Desde mi deportación, leo diariamente La Jornada de cabo a rabo y no acabo de comprender lo que pasa en México, especialmente después del triunfo de AMLO, que es –aunque hay, como el sub, quien lo niega– un triunfo del pueblo, el despertar de casi un siglo de engaños, de corrupción e impunidad de los poderosos, de traiciones y desilusiones a la sociedad.

Ahora, que AMLO pueda llenar este enorme vacío acumulado, queda por verse. Porque, a pesar de la confianza que le tiene Elena en cuanto a su honestidad, quedan grandes zonas de sombra sobre la aparente incomprensión de ciertos fenómenos y procesos. ¿Cómo se puede proclamar el fin del neoliberalismo y avalar y promover, al mismo tiempo, sus planes de desarrollo más destructivos, como la Transístmica, el Plan Puebla Panamá, los monocultivos de Chiapas, y ahora esta del Tren Maya?

Existen, en México, muchos especialistas –compañeros como Silvia Ribeiro, Andrés Barreda, Mercedes Osuna, y paro porque la lista es inmensa– que darían gratis preciosas contribuciones de conocimiento mucho más útiles y apegadas a la realidad que los consejos y pareceres interesados de los magnates de México.

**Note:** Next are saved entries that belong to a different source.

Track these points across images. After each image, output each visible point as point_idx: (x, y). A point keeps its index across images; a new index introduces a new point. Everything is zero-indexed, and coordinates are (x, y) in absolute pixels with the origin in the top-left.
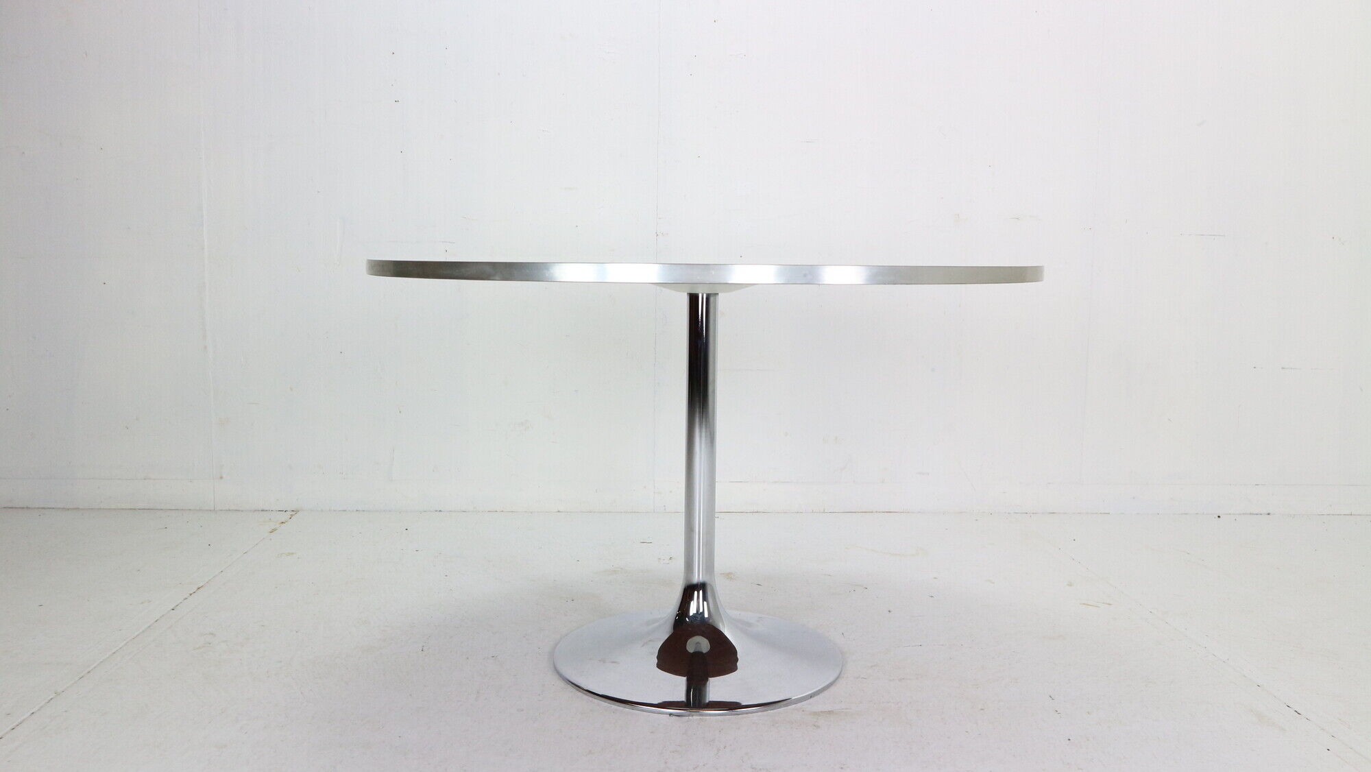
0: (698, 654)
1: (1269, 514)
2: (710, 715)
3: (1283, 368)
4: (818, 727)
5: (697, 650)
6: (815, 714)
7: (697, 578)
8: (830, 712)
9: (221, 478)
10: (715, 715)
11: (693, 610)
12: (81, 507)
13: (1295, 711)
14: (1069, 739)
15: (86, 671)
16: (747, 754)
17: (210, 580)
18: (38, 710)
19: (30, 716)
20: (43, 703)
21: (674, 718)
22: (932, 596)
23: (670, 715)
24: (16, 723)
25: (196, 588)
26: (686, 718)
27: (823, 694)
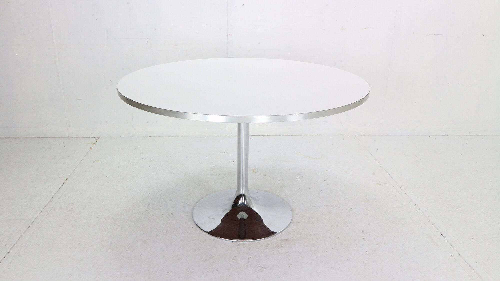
0: (242, 219)
1: (447, 135)
2: (246, 242)
3: (459, 84)
4: (283, 247)
5: (242, 217)
6: (282, 240)
7: (242, 192)
8: (287, 240)
9: (70, 126)
10: (248, 242)
11: (240, 202)
12: (20, 137)
13: (444, 237)
14: (367, 252)
15: (30, 224)
16: (258, 260)
17: (70, 175)
18: (16, 243)
19: (14, 246)
20: (17, 239)
21: (234, 243)
22: (325, 180)
23: (233, 242)
24: (9, 250)
25: (65, 180)
26: (238, 243)
27: (285, 231)
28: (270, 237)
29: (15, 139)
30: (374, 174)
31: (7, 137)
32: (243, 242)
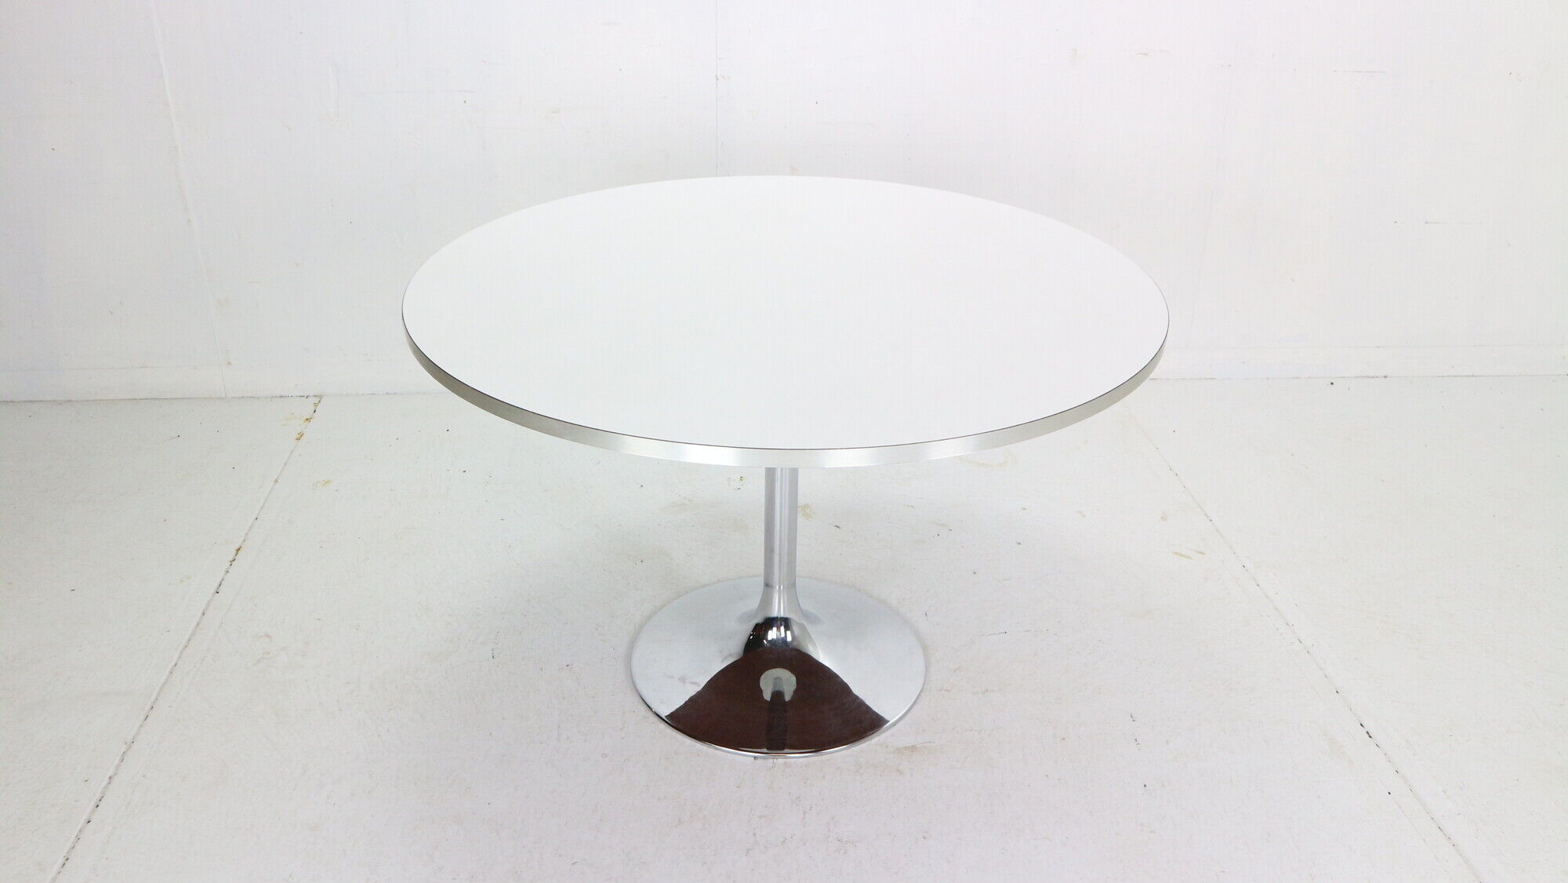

Además de los dolorosos asesinatos de periodistas, una noticia que deja un amargo sabor en la boca son los ataques difamatorios en contra de la Fundación Elena Poniatowska, a pocos días de su cumpleaños 87, cuando en vez de felicitarla, es acusada de recibir 5 millones (como si se tratara de un delito y no de una merecida contribución del Estado). Lo grotesco es descubrir que la institución, en un año de vida, ha tenido que autosustentarse, sin contar con un financiamiento público por su actividad de difusión de la cultura.

Así, una idea tan generosa y patriótica como la de Felipe Haro, que había aconsejado a Elena no vender su precioso archivo a una universidad gringa, dejándolo a México como patrimonio nacional, se ve frustrada por la incompetencia y la mezquindad de unos burócratas de la cultura. Finalmente, he encontrado una respuesta al por qué de vez en cuando unos enemigos acérrimos de Elenita surgen de las tinieblas: al desarrollar su oficio de portavoz de los ángeles, que llenan sus páginas como un fresco infinito, desde las soldaderas de la Revolución hasta Tina Modotti y el Güero Medrano, no puede uno atizar la ira de los escuálidos satanases.